▸ What you should do
Search the records for the word "αυθαιρέτων" and copy each line in which it appears.

Extracted page text data:
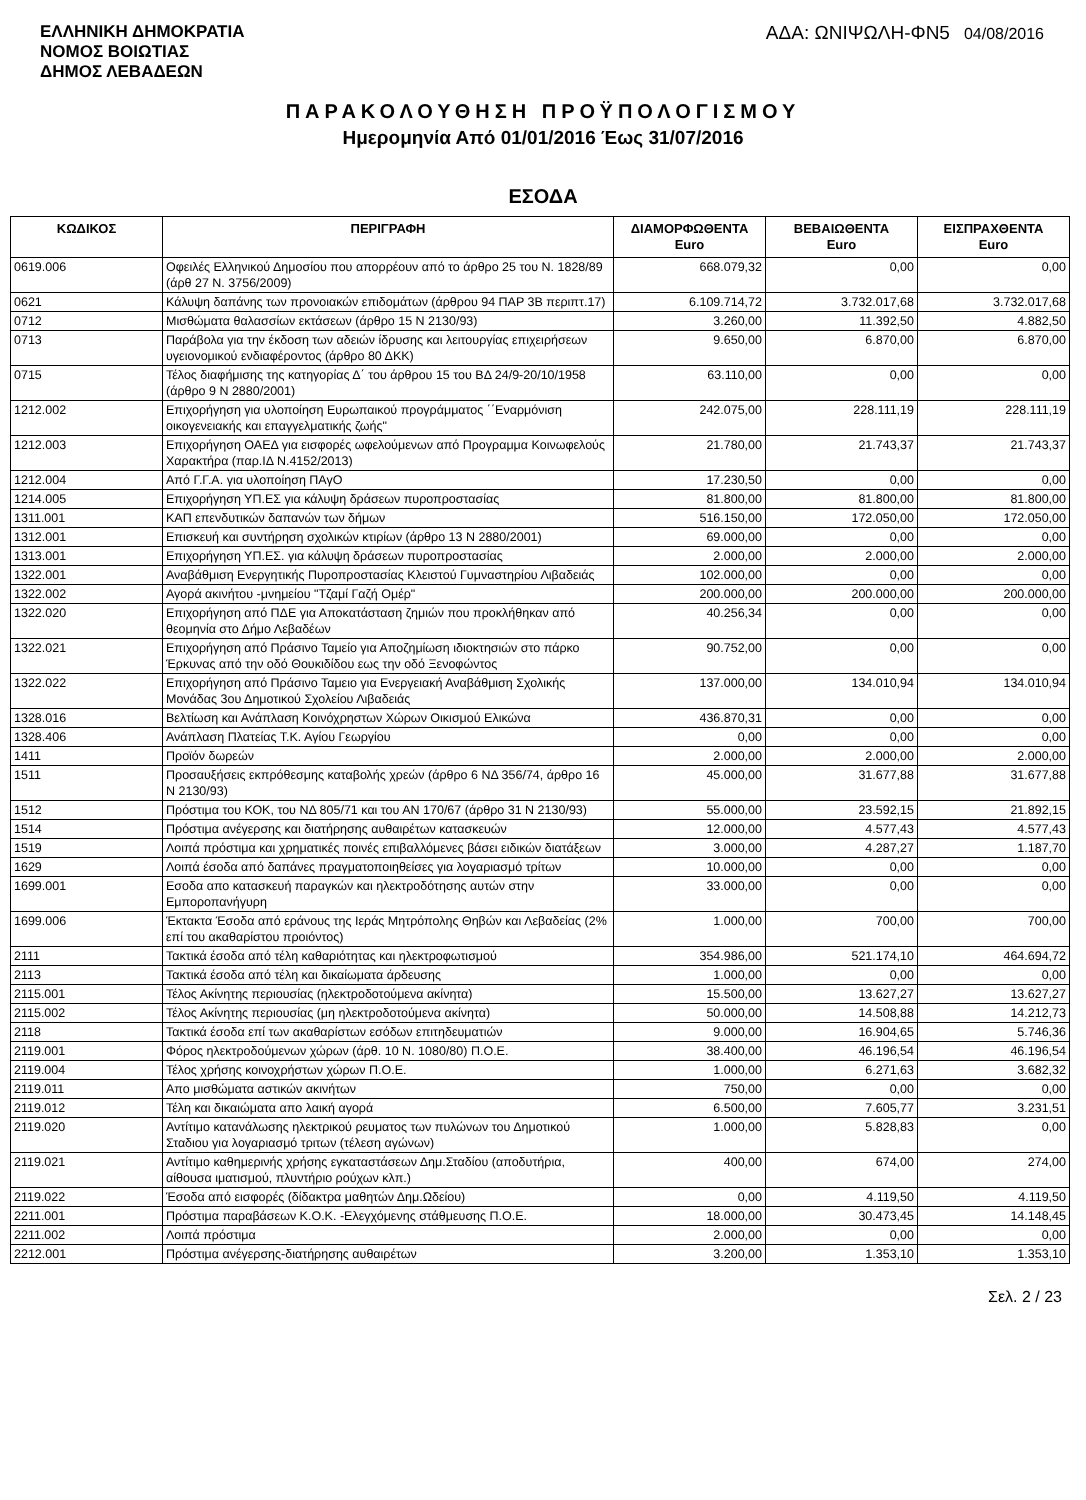ΕΛΛΗΝΙΚΗ ΔΗΜΟΚΡΑΤΙΑ
ΝΟΜΟΣ ΒΟΙΩΤΙΑΣ
ΔΗΜΟΣ ΛΕΒΑΔΕΩΝ
ΑΔΑ: ΩΝΙΨΩΛΗ-ΦΝ5 04/08/2016
ΠΑΡΑΚΟΛΟΥΘΗΣΗ ΠΡΟΫΠΟΛΟΓΙΣΜΟΥ
Ημερομηνία Από 01/01/2016 Έως 31/07/2016
ΕΣΟΔΑ
| ΚΩΔΙΚΟΣ | ΠΕΡΙΓΡΑΦΗ | ΔΙΑΜΟΡΦΩΘΕΝΤΑ Euro | ΒΕΒΑΙΩΘΕΝΤΑ Euro | ΕΙΣΠΡΑΧΘΕΝΤΑ Euro |
| --- | --- | --- | --- | --- |
| 0619.006 | Οφειλές Ελληνικού Δημοσίου που απορρέουν από το άρθρο 25 του Ν. 1828/89 (άρθ 27 Ν. 3756/2009) | 668.079,32 | 0,00 | 0,00 |
| 0621 | Κάλυψη δαπάνης των προνοιακών επιδομάτων (άρθρου 94 ΠΑΡ 3Β περιπτ.17) | 6.109.714,72 | 3.732.017,68 | 3.732.017,68 |
| 0712 | Μισθώματα θαλασσίων εκτάσεων (άρθρο 15 Ν 2130/93) | 3.260,00 | 11.392,50 | 4.882,50 |
| 0713 | Παράβολα για την έκδοση των αδειών ίδρυσης και λειτουργίας επιχειρήσεων υγειονομικού ενδιαφέροντος (άρθρο 80 ΔΚΚ) | 9.650,00 | 6.870,00 | 6.870,00 |
| 0715 | Τέλος διαφήμισης της κατηγορίας Δ΄ του άρθρου 15 του ΒΔ 24/9-20/10/1958 (άρθρο 9 Ν 2880/2001) | 63.110,00 | 0,00 | 0,00 |
| 1212.002 | Επιχορήγηση για υλοποίηση Ευρωπαικού προγράμματος ΄΄Εναρμόνιση οικογενειακής και επαγγελματικής ζωής" | 242.075,00 | 228.111,19 | 228.111,19 |
| 1212.003 | Επιχορήγηση ΟΑΕΔ για εισφορές ωφελούμενων από Προγραμμα Κοινωφελούς Χαρακτήρα (παρ.ΙΔ Ν.4152/2013) | 21.780,00 | 21.743,37 | 21.743,37 |
| 1212.004 | Από Γ.Γ.Α. για υλοποίηση ΠΑγΟ | 17.230,50 | 0,00 | 0,00 |
| 1214.005 | Επιχορήγηση ΥΠ.ΕΣ για κάλυψη δράσεων πυροπροστασίας | 81.800,00 | 81.800,00 | 81.800,00 |
| 1311.001 | ΚΑΠ επενδυτικών δαπανών των δήμων | 516.150,00 | 172.050,00 | 172.050,00 |
| 1312.001 | Επισκευή και συντήρηση σχολικών κτιρίων (άρθρο 13 Ν 2880/2001) | 69.000,00 | 0,00 | 0,00 |
| 1313.001 | Επιχορήγηση ΥΠ.ΕΣ. για κάλυψη δράσεων πυροπροστασίας | 2.000,00 | 2.000,00 | 2.000,00 |
| 1322.001 | Αναβάθμιση Ενεργητικής Πυροπροστασίας Κλειστού Γυμναστηρίου Λιβαδειάς | 102.000,00 | 0,00 | 0,00 |
| 1322.002 | Αγορά ακινήτου -μνημείου "Τζαμί Γαζή Ομέρ" | 200.000,00 | 200.000,00 | 200.000,00 |
| 1322.020 | Επιχορήγηση από ΠΔΕ για Αποκατάσταση ζημιών που προκλήθηκαν από θεομηνία στο Δήμο Λεβαδέων | 40.256,34 | 0,00 | 0,00 |
| 1322.021 | Επιχορήγηση από Πράσινο Ταμείο για Αποζημίωση ιδιοκτησιών στο πάρκο Έρκυνας από την οδό Θουκιδίδου εως την οδό Ξενοφώντος | 90.752,00 | 0,00 | 0,00 |
| 1322.022 | Επιχορήγηση από Πράσινο Ταμειο για Ενεργειακή Αναβάθμιση Σχολικής Μονάδας 3ου Δημοτικού Σχολείου Λιβαδειάς | 137.000,00 | 134.010,94 | 134.010,94 |
| 1328.016 | Βελτίωση και Ανάπλαση Κοινόχρηστων Χώρων Οικισμού Ελικώνα | 436.870,31 | 0,00 | 0,00 |
| 1328.406 | Ανάπλαση Πλατείας Τ.Κ. Αγίου Γεωργίου | 0,00 | 0,00 | 0,00 |
| 1411 | Προϊόν δωρεών | 2.000,00 | 2.000,00 | 2.000,00 |
| 1511 | Προσαυξήσεις εκπρόθεσμης καταβολής χρεών (άρθρο 6 ΝΔ 356/74, άρθρο 16 Ν 2130/93) | 45.000,00 | 31.677,88 | 31.677,88 |
| 1512 | Πρόστιμα του ΚΟΚ, του ΝΔ 805/71 και του ΑΝ 170/67 (άρθρο 31 Ν 2130/93) | 55.000,00 | 23.592,15 | 21.892,15 |
| 1514 | Πρόστιμα ανέγερσης και διατήρησης αυθαιρέτων κατασκευών | 12.000,00 | 4.577,43 | 4.577,43 |
| 1519 | Λοιπά πρόστιμα και χρηματικές ποινές επιβαλλόμενες βάσει ειδικών διατάξεων | 3.000,00 | 4.287,27 | 1.187,70 |
| 1629 | Λοιπά έσοδα από δαπάνες πραγματοποιηθείσες για λογαριασμό τρίτων | 10.000,00 | 0,00 | 0,00 |
| 1699.001 | Εσοδα απο κατασκευή παραγκών και ηλεκτροδότησης αυτών στην Εμποροπανήγυρη | 33.000,00 | 0,00 | 0,00 |
| 1699.006 | Έκτακτα Έσοδα από εράνους της Ιεράς Μητρόπολης Θηβών και Λεβαδείας (2% επί του ακαθαρίστου προιόντος) | 1.000,00 | 700,00 | 700,00 |
| 2111 | Τακτικά έσοδα από τέλη καθαριότητας και ηλεκτροφωτισμού | 354.986,00 | 521.174,10 | 464.694,72 |
| 2113 | Τακτικά έσοδα από τέλη και δικαίωματα άρδευσης | 1.000,00 | 0,00 | 0,00 |
| 2115.001 | Τέλος Ακίνητης περιουσίας (ηλεκτροδοτούμενα ακίνητα) | 15.500,00 | 13.627,27 | 13.627,27 |
| 2115.002 | Τέλος Ακίνητης περιουσίας (μη ηλεκτροδοτούμενα ακίνητα) | 50.000,00 | 14.508,88 | 14.212,73 |
| 2118 | Τακτικά έσοδα επί των ακαθαρίστων εσόδων επιτηδευματιών | 9.000,00 | 16.904,65 | 5.746,36 |
| 2119.001 | Φόρος ηλεκτροδούμενων χώρων (άρθ. 10 Ν. 1080/80) Π.Ο.Ε. | 38.400,00 | 46.196,54 | 46.196,54 |
| 2119.004 | Τέλος χρήσης κοινοχρήστων χώρων Π.Ο.Ε. | 1.000,00 | 6.271,63 | 3.682,32 |
| 2119.011 | Απο μισθώματα αστικών ακινήτων | 750,00 | 0,00 | 0,00 |
| 2119.012 | Τέλη και δικαιώματα απο λαική αγορά | 6.500,00 | 7.605,77 | 3.231,51 |
| 2119.020 | Αντίτιμο κατανάλωσης ηλεκτρικού ρευματος των πυλώνων του Δημοτικού Σταδιου για λογαριασμό τριτων (τέλεση αγώνων) | 1.000,00 | 5.828,83 | 0,00 |
| 2119.021 | Αντίτιμο καθημερινής χρήσης εγκαταστάσεων Δημ.Σταδίου (αποδυτήρια, αίθουσα ιματισμού, πλυντήριο ρούχων κλπ.) | 400,00 | 674,00 | 274,00 |
| 2119.022 | Έσοδα από εισφορές (δίδακτρα μαθητών Δημ.Ωδείου) | 0,00 | 4.119,50 | 4.119,50 |
| 2211.001 | Πρόστιμα παραβάσεων Κ.Ο.Κ. -Ελεγχόμενης στάθμευσης Π.Ο.Ε. | 18.000,00 | 30.473,45 | 14.148,45 |
| 2211.002 | Λοιπά πρόστιμα | 2.000,00 | 0,00 | 0,00 |
| 2212.001 | Πρόστιμα ανέγερσης-διατήρησης αυθαιρέτων | 3.200,00 | 1.353,10 | 1.353,10 |
Σελ. 2 / 23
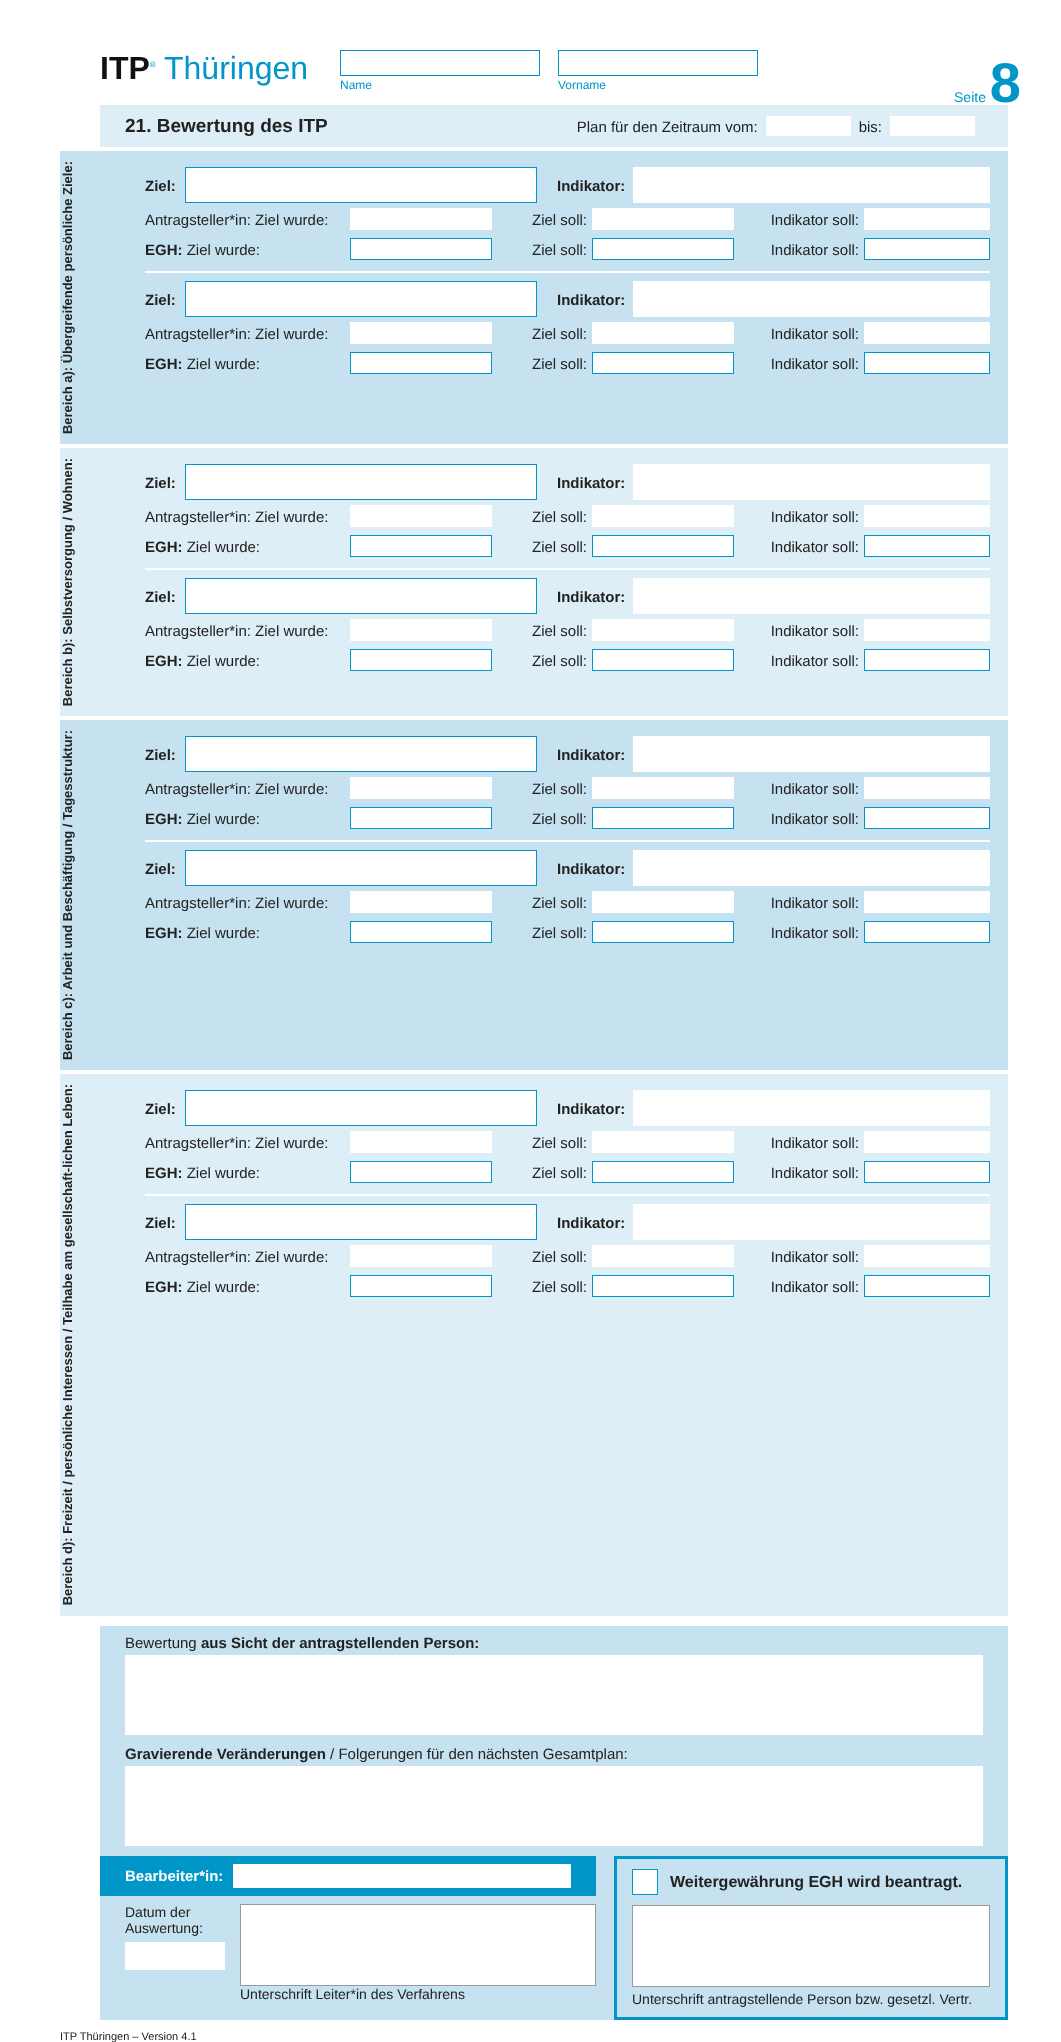ITP<sup>®</sup> Thüringen
Name Vorname
Seite 8
21. Bewertung des ITP
Plan für den Zeitraum vom: bis:
Bereich a): Übergreifende persönliche Ziele:
Ziel:
Indikator:
Antragsteller*in: Ziel wurde:
Ziel soll:
Indikator soll:
EGH: Ziel wurde: Ziel soll:
Indikator soll:
Ziel:
Indikator:
Antragsteller*in: Ziel wurde:
Ziel soll:
Indikator soll:
EGH: Ziel wurde: Ziel soll:
Indikator soll:
Bereich b): Selbstversorgung / Wohnen:
Ziel:
Indikator:
Antragsteller*in: Ziel wurde:
Ziel soll:
Indikator soll:
EGH: Ziel wurde: Ziel soll:
Indikator soll:
Ziel:
Indikator:
Antragsteller*in: Ziel wurde:
Ziel soll:
Indikator soll:
EGH: Ziel wurde: Ziel soll:
Indikator soll:
Bereich c): Arbeit und Beschäftigung / Tagesstruktur:
Ziel:
Indikator:
Antragsteller*in: Ziel wurde:
Ziel soll:
Indikator soll:
EGH: Ziel wurde: Ziel soll:
Indikator soll:
Ziel:
Indikator:
Antragsteller*in: Ziel wurde:
Ziel soll:
Indikator soll:
EGH: Ziel wurde: Ziel soll:
Indikator soll:
Bereich d): Freizeit / persönliche Interessen / Teilhabe am gesellschaft-lichen Leben:
Ziel:
Indikator:
Antragsteller*in: Ziel wurde:
Ziel soll:
Indikator soll:
EGH: Ziel wurde: Ziel soll:
Indikator soll:
Ziel:
Indikator:
Antragsteller*in: Ziel wurde:
Ziel soll:
Indikator soll:
EGH: Ziel wurde: Ziel soll:
Indikator soll:
Bewertung aus Sicht der antragstellenden Person:
Gravierende Veränderungen / Folgerungen für den nächsten Gesamtplan:
Bearbeiter*in:
Datum der Auswertung:
Unterschrift Leiter*in des Verfahrens
Weitergewährung EGH wird beantragt.
Unterschrift antragstellende Person bzw. gesetzl. Vertr.
ITP Thüringen – Version 4.1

▸ Result below
| 1514 | Πρόστιμα ανέγερσης και διατήρησης αυθαιρέτων κατασκευών | 12.000,00 | 4.577,43 | 4.577,43 |
| 2212.001 | Πρόστιμα ανέγερσης-διατήρησης αυθαιρέτων | 3.200,00 | 1.353,10 | 1.353,10 |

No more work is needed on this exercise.